Not Too Sharp is an all-male a cappella group from the University of New Hampshire in Durham, New Hampshire, USA. Begun in 2002, the 9-12 man group performs live on the college campus, at other groups’ venues, and in the New Hampshire community. Their annual benefit show supports the American Cancer Society. The ensemble has previously competed twice in the International Championship of Collegiate A Cappella in 2015 and 2018. The Recorded Acappella Review Board says of Not Too Sharp, “All male, slightly goofy and possessed of an infectious energy… Charisma just drips out of the speakers.” In 2010, the group was presented with a "Best of New Hampshire" award for contemporary a cappella.

History

UNH students Jamie Saucier '03, Jason Reed '05 and Kevin Cleary '05 conceived the group during a trip with the UNH Chorus to perform background vocals at a Barry Manilow concert. A discussion of a classmate who had been diagnosed with multiple myeloma, an incurable but treatable cancer, led them to gather a group who could perform to raise money for cancer research. That friend later became the group's first business manager, and only female member.

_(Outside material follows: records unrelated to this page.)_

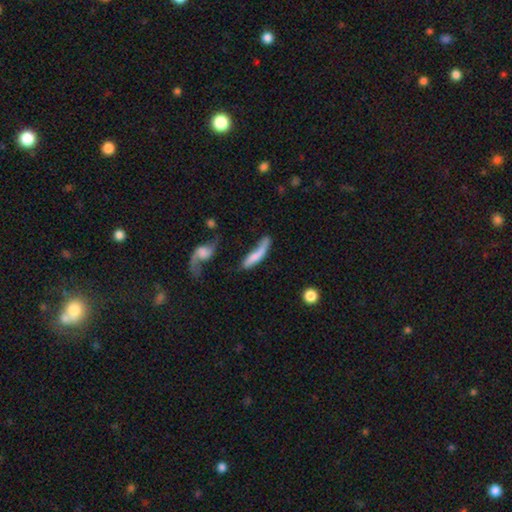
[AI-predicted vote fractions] This is possibly a smooth galaxy (58%). How rounded: likely cigar-shaped (73%). Merging: marginally none (31%).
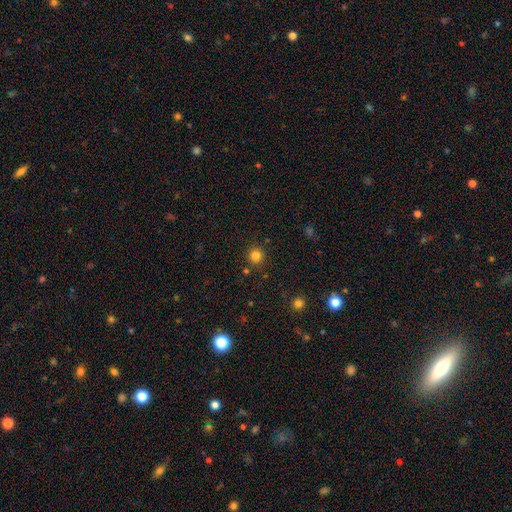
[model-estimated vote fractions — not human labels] Smooth or featured?
  - smooth: 82% *
  - star or artifact: 14%
  - featured or disk: 4%
How rounded?
  - round: 94% *
  - in between: 5%
  - cigar-shaped: 1%
Merging?
  - none: 88% *
  - minor disturbance: 6%
  - merger: 3%
  - major disturbance: 2%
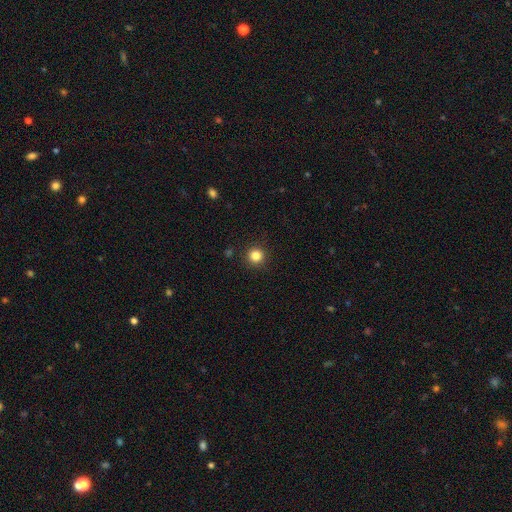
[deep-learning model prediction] A smooth galaxy with no disk features (84%) that is round (95%). Merging: none (91%).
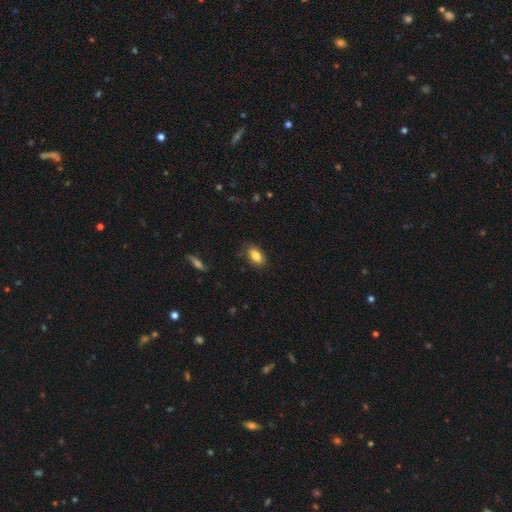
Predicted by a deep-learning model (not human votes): A smooth galaxy with no disk features (84%) that is in between round and cigar-shaped (90%). Merging: none (80%).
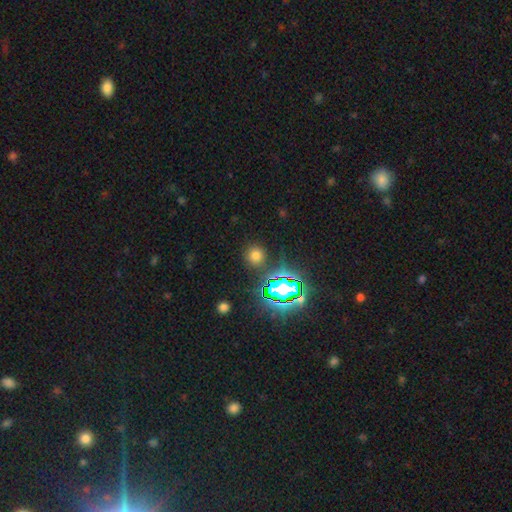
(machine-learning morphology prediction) Smooth or featured? smooth (63%)
How rounded? round (91%)
Merging? none (85%)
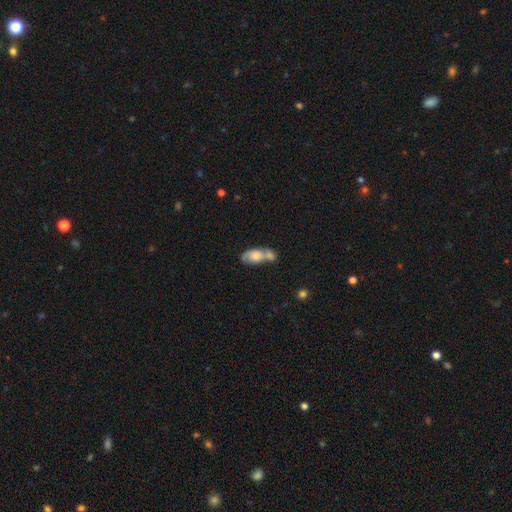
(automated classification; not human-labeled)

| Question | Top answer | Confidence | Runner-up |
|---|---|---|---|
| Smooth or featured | smooth | 62% | featured or disk (30%) |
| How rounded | in between | 82% | round (10%) |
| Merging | merger | 60% | none (20%) |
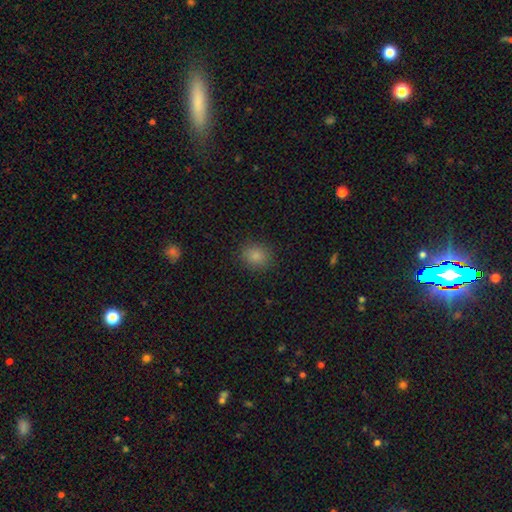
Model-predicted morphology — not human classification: A smooth galaxy with no disk features (84%) that is round (72%). Merging: none (88%).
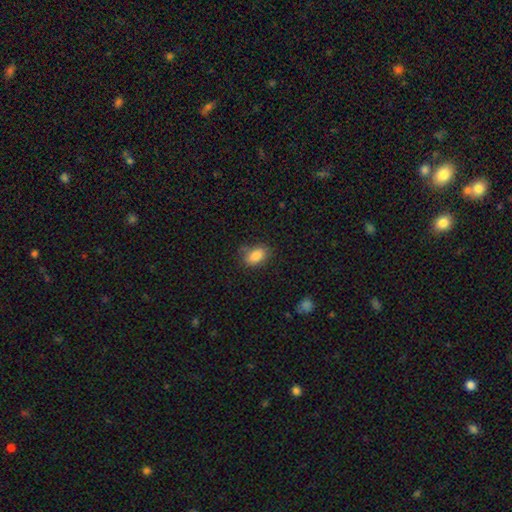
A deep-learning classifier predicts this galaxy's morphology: Smooth or featured? smooth (86%)
How rounded? in between (88%)
Merging? none (74%)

The group was barbershop-based in its early days, something that could distinguish them from the other a cappella groups on campus at the time. The very first show was held in the basement floor of Congreve Hall in 2002. The group rehearsed during the walk across campus, and relied on paper music during the show. This was the first of over 25 performances for the group in their first year, earning them recognition as “the group who sings everywhere." The group's first major concert was held May 3, 2003, in UNH's Johnson Theatre, hosted by members of fellow group Alabaster Blue. Over 200 people attended this first semester-culminating show, raising $2,000 dollars for the American Cancer Society. It was also when the group debuted its first album, "On Our Way," which consisted of many traditional barbershop arrangements, recorded live in the MUB Theater.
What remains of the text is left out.